Bu Camiye Kuşlar Konmuyor

Üsküdar’da bulunan 436 yıllık Şemsi Paşa (Kuşkonmaz) Camî'ne kuşlar konmuyor. İşte hikâyesi ve sebebi…

1500'lü yıllarda yaşamış olan Şemsi Paşa çok titiz bir insandır ve dönemin sadrazamı Sokullu Mehmet Paşa ile rekâbet halindedir.
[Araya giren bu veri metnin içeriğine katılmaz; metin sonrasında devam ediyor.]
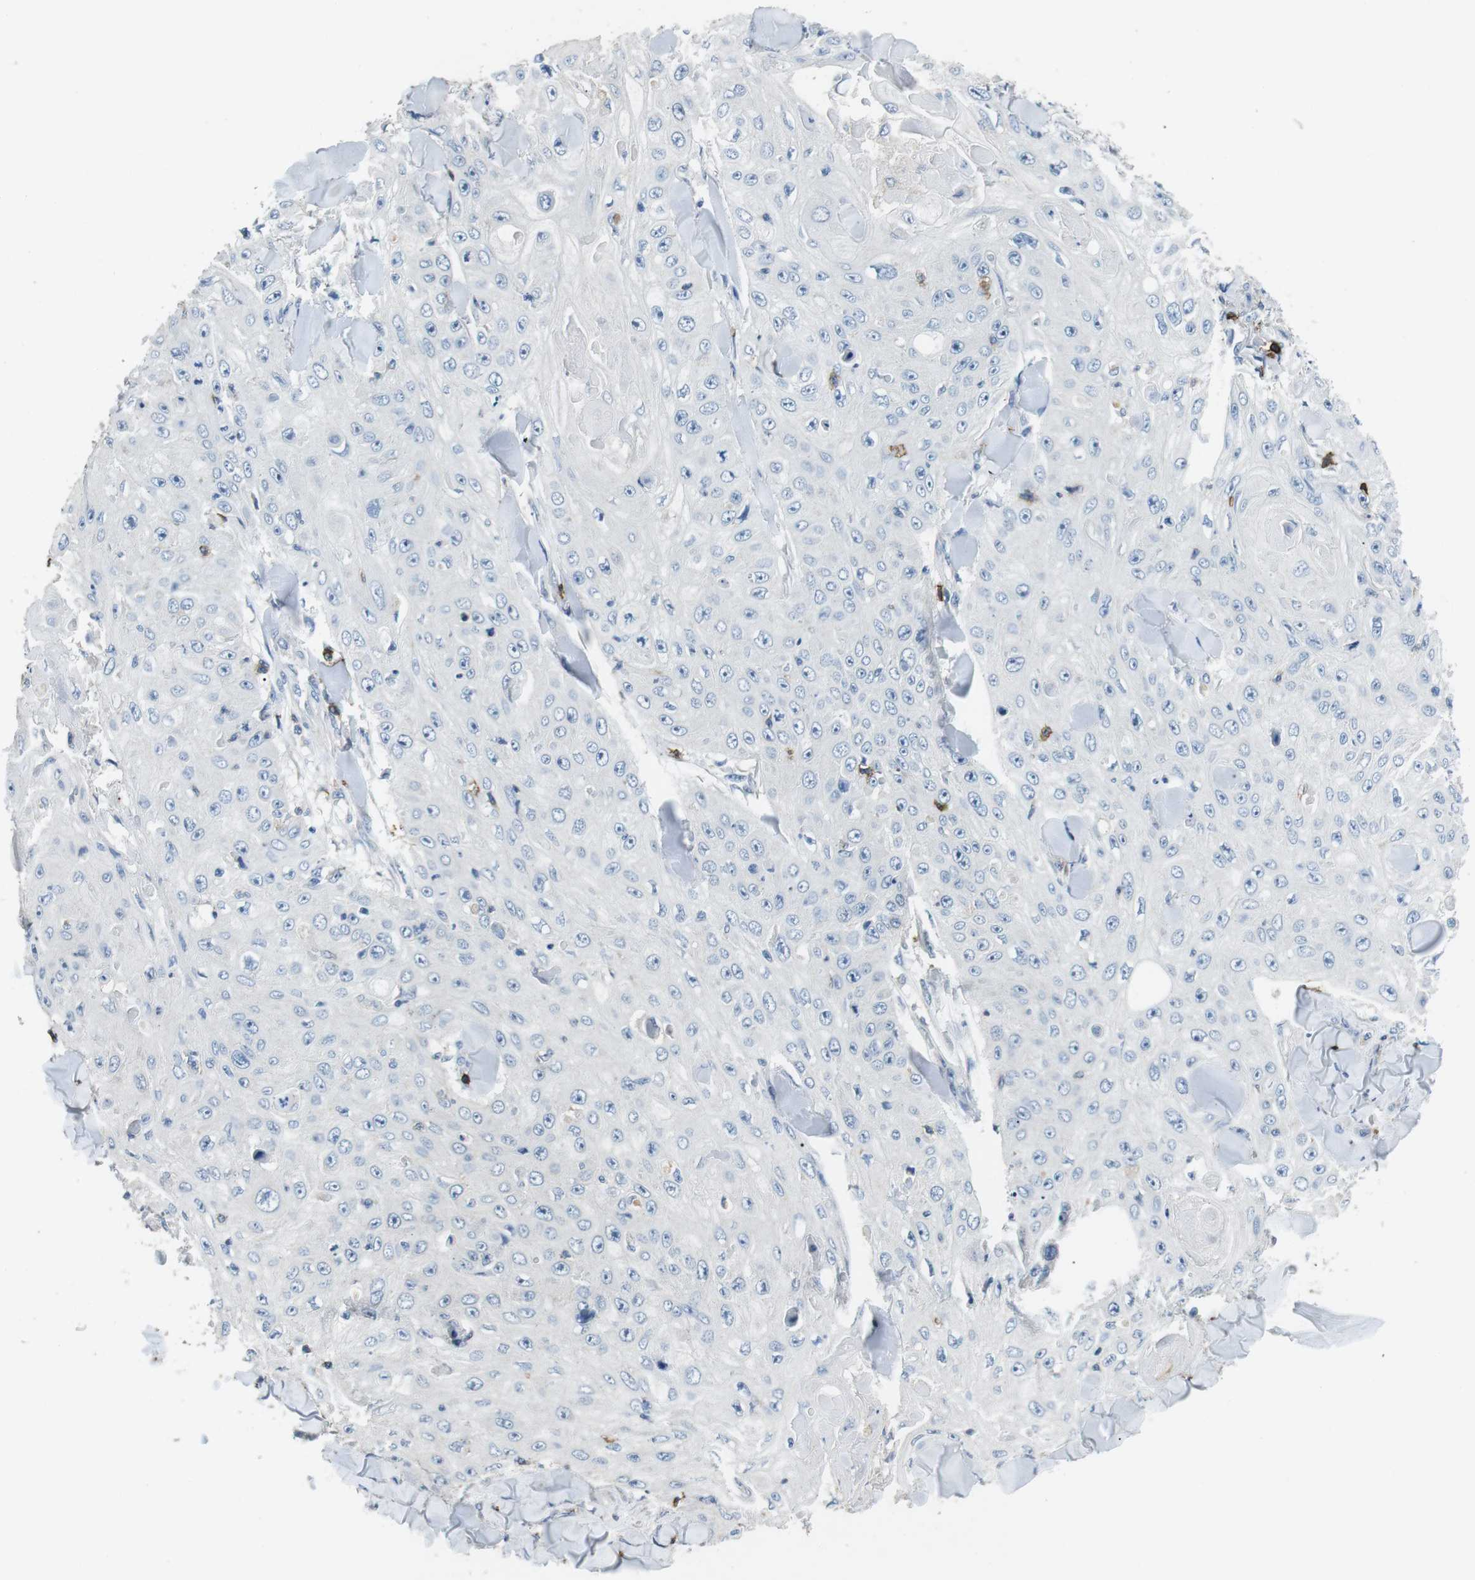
{"staining": {"intensity": "negative", "quantity": "none", "location": "none"}, "tissue": "skin cancer", "cell_type": "Tumor cells", "image_type": "cancer", "snomed": [{"axis": "morphology", "description": "Squamous cell carcinoma, NOS"}, {"axis": "topography", "description": "Skin"}], "caption": "Skin cancer stained for a protein using IHC displays no expression tumor cells.", "gene": "CD6", "patient": {"sex": "male", "age": 86}}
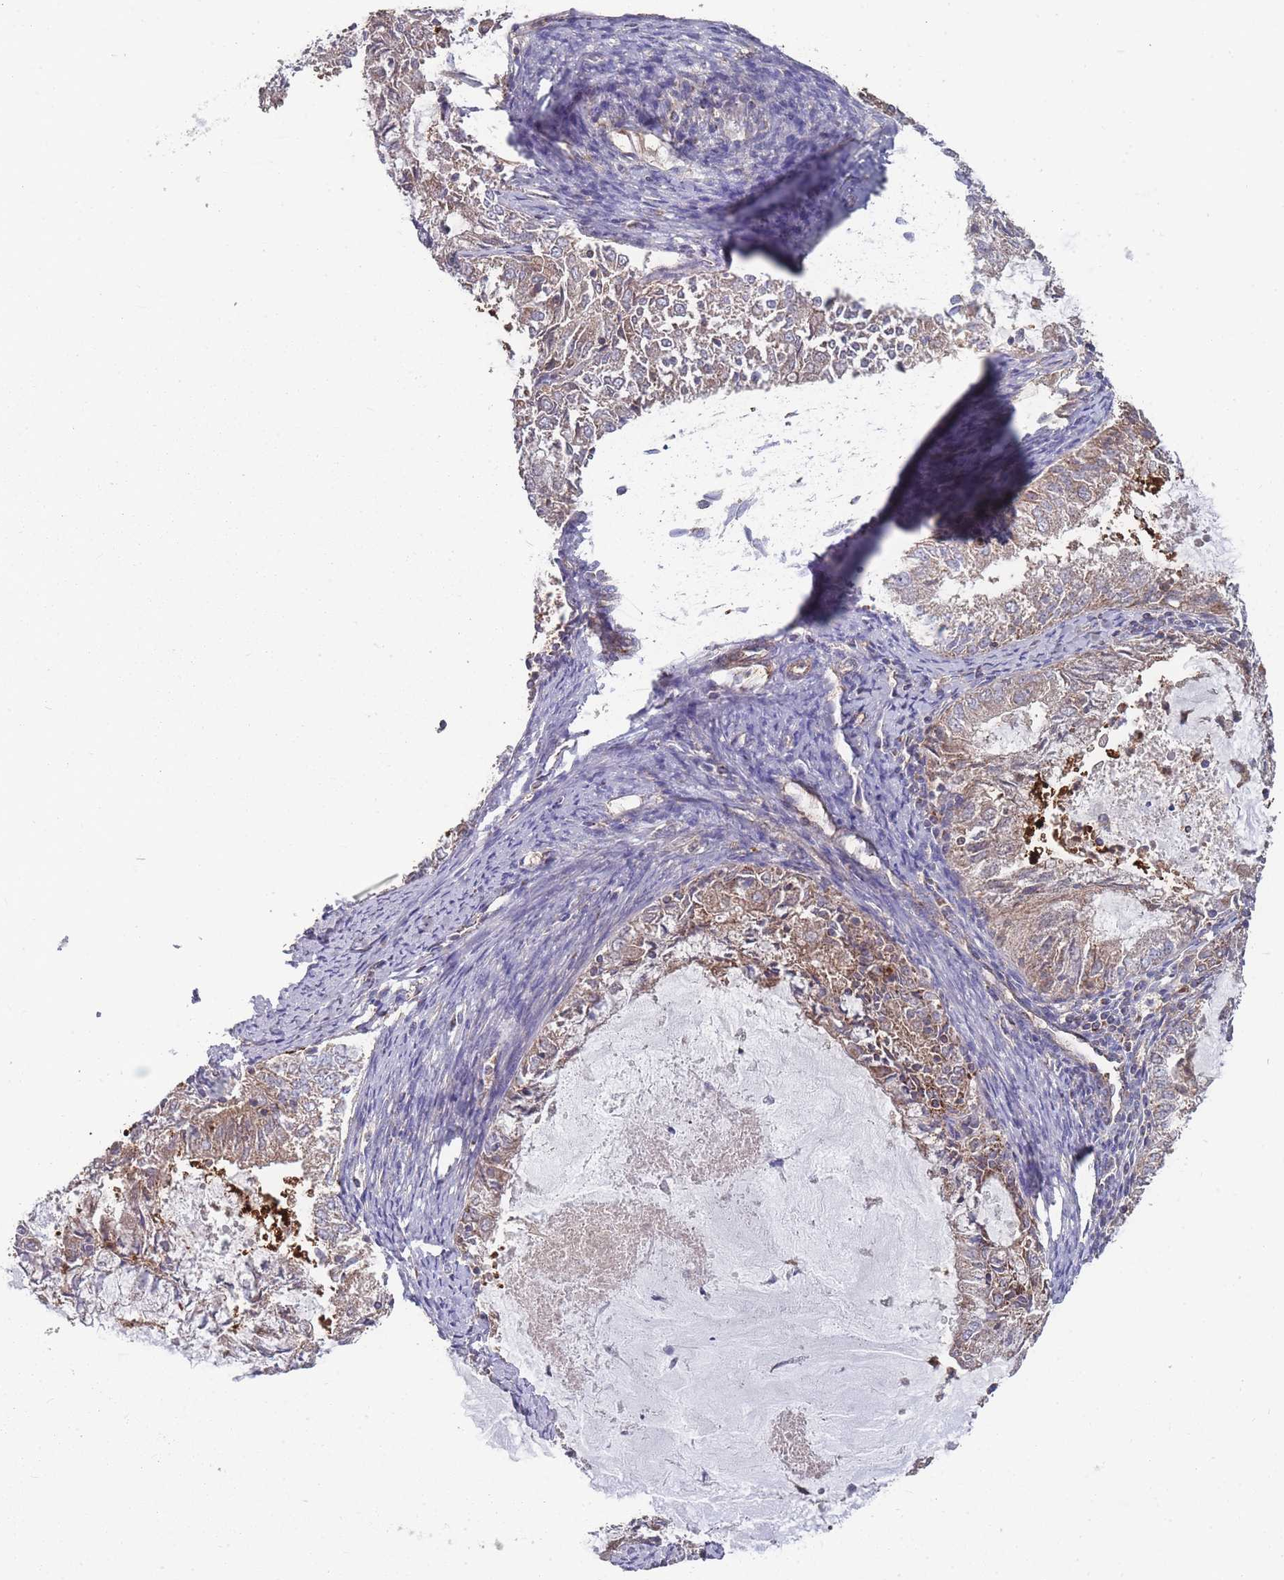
{"staining": {"intensity": "weak", "quantity": ">75%", "location": "cytoplasmic/membranous"}, "tissue": "endometrial cancer", "cell_type": "Tumor cells", "image_type": "cancer", "snomed": [{"axis": "morphology", "description": "Adenocarcinoma, NOS"}, {"axis": "topography", "description": "Endometrium"}], "caption": "Immunohistochemistry photomicrograph of endometrial cancer (adenocarcinoma) stained for a protein (brown), which reveals low levels of weak cytoplasmic/membranous expression in approximately >75% of tumor cells.", "gene": "SLC35B4", "patient": {"sex": "female", "age": 57}}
Zaman zaman bir araya geldiklerinde hacivat ile karagöz misali birbirleri ile çekişirlermiş. Sadrazam Sokullu Mehmet Paşa’nın Sultanahmet'in hemen yanıbaşına yaptırmış olduğu, Mimar Sinan’ın en zarîf eseri kabul gören, Edirne Selimiye Camî'nin minyatürü olarak inşa edilen camisi ile ilgili sohbet anında, Şemsi Paşa, dayanamayarak Sokullu’ya der ki; “Efendim bir cami yaptırmışsınız. Çok hoş ama güvercinler caminizi pisletmişler!” Sokullu Mehmet Paşa da  “Efendim, Allah’ın yarattığı mahlûkattır. Normaldir, engel olamazsın olur böyle şeyler!” der. Sohbet burda kapanır.

CAMİ YAPTIRMA İSTEĞİ

Ancak, gün gelir Şemsi Paşa da kendinden bir hatıra kalmasını ister ve bir cami yaptırmak ister. Hatırına Mehmet Paşanın “Efendim cami yaptırmışsınız ama güvercinler üstüne pisletmişler.” sözü aklına gelir, “Eyvah! Ne yapacağız? Düşünmeden ağzımızdan çıkan bir söz bizi ne hâle düşürdü” der. Çözüm her zaman olduğu gibi dönemin en önemli mimarı Mimar Sinan'da bulunur. Şemsi Paşa Mimar Sinan’a gider der ki; “Efendim böyle bir cümle sârfettik. Üzerinde kuşların uçmayacağı bir yer var mıdır?” Mimar Sinan, “Efendim var öyle bir yer!” der.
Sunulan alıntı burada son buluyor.